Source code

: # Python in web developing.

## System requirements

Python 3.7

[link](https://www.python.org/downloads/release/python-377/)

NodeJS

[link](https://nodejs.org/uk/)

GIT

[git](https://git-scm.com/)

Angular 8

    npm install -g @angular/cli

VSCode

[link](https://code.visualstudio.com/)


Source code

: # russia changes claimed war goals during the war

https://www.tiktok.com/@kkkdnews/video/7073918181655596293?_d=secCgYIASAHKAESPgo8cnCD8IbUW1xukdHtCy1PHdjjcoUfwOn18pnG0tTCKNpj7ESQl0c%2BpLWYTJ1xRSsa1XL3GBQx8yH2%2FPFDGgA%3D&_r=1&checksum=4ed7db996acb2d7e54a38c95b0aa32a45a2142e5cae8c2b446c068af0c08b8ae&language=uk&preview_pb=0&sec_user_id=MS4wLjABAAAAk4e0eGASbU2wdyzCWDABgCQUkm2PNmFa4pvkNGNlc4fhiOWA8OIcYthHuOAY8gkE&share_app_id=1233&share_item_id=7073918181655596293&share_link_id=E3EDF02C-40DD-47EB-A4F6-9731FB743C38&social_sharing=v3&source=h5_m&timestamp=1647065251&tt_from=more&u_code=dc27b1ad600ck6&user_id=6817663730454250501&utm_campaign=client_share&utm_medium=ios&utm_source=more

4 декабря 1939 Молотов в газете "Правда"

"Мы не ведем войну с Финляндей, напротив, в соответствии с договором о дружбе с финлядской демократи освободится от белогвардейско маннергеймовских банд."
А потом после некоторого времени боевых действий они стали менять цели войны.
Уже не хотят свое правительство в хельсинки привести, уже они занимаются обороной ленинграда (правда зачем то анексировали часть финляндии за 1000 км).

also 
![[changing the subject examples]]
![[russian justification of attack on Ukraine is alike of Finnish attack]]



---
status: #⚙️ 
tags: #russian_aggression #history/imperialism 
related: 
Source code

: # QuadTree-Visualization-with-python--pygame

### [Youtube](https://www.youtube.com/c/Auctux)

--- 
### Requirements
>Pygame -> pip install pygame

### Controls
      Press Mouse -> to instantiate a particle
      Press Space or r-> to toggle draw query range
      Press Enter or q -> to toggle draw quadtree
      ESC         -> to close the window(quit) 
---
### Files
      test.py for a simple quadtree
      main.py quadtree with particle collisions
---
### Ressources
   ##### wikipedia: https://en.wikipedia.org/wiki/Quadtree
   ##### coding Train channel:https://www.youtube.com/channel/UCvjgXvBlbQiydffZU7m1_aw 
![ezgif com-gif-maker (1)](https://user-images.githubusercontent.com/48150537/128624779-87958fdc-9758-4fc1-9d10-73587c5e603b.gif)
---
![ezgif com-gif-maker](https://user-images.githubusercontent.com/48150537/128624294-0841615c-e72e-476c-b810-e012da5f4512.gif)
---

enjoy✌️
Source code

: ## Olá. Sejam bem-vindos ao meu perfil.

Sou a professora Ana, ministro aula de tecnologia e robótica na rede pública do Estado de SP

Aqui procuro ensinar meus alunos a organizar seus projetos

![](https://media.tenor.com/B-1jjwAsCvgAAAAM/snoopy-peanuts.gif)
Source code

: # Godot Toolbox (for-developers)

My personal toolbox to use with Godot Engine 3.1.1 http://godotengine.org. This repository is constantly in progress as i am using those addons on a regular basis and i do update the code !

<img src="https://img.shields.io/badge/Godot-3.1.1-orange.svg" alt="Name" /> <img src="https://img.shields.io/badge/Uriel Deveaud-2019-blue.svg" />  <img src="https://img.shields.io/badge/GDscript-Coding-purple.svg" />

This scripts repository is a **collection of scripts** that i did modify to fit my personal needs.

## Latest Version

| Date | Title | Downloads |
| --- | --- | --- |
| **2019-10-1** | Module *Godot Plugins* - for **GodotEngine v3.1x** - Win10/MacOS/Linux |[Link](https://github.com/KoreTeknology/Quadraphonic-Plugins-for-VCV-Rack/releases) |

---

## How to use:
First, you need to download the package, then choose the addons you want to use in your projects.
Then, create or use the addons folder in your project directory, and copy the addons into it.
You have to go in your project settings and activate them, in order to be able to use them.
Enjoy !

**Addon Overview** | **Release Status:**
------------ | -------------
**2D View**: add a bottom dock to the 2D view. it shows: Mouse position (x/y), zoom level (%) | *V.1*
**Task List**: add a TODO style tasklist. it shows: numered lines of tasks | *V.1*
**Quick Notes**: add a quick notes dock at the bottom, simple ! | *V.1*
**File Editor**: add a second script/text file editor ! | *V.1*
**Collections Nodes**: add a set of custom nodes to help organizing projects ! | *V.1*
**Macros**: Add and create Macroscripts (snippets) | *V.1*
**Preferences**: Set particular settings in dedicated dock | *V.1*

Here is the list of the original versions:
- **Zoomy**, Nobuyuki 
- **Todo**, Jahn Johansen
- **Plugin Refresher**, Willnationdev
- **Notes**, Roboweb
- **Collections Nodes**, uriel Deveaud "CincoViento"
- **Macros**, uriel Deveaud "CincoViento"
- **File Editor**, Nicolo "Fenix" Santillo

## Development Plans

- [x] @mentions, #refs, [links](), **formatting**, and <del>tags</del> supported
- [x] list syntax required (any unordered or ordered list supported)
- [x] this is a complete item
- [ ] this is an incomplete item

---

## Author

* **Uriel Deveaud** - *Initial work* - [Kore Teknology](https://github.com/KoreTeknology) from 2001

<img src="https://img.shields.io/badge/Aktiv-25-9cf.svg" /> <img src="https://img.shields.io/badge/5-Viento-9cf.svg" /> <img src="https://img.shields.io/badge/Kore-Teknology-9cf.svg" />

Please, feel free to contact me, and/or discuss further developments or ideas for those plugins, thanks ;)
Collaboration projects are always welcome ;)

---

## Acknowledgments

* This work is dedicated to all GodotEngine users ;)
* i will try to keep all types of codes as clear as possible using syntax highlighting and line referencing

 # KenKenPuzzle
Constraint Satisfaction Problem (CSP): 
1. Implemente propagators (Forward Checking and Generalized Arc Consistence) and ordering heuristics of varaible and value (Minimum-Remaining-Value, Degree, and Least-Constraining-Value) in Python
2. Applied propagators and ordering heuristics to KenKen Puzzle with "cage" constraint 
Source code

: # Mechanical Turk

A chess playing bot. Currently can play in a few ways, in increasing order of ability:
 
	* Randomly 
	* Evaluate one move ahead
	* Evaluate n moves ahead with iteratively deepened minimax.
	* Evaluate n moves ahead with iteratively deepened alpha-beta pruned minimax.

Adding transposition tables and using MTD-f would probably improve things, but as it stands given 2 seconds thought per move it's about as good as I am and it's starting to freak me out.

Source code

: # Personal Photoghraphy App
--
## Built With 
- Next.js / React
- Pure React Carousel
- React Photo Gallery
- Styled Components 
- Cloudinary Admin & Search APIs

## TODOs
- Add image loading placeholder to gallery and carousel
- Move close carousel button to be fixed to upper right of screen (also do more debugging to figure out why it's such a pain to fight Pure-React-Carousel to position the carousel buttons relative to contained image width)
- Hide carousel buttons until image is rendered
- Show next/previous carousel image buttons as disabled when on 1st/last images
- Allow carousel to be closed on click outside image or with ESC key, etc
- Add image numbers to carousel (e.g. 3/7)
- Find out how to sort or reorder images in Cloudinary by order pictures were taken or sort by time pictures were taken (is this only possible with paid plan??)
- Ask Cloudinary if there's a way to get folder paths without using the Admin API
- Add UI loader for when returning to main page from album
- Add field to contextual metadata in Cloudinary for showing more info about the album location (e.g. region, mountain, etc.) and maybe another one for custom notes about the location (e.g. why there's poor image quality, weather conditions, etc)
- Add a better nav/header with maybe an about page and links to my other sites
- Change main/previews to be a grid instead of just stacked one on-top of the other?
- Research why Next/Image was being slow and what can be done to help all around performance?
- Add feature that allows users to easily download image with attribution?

☆ ☆ ☆

Your instructions >>
Output each line of the listing above that has "iteratively".

Reply to the exercise >>
	* Evaluate n moves ahead with iteratively deepened minimax.
	* Evaluate n moves ahead with iteratively deepened alpha-beta pruned minimax.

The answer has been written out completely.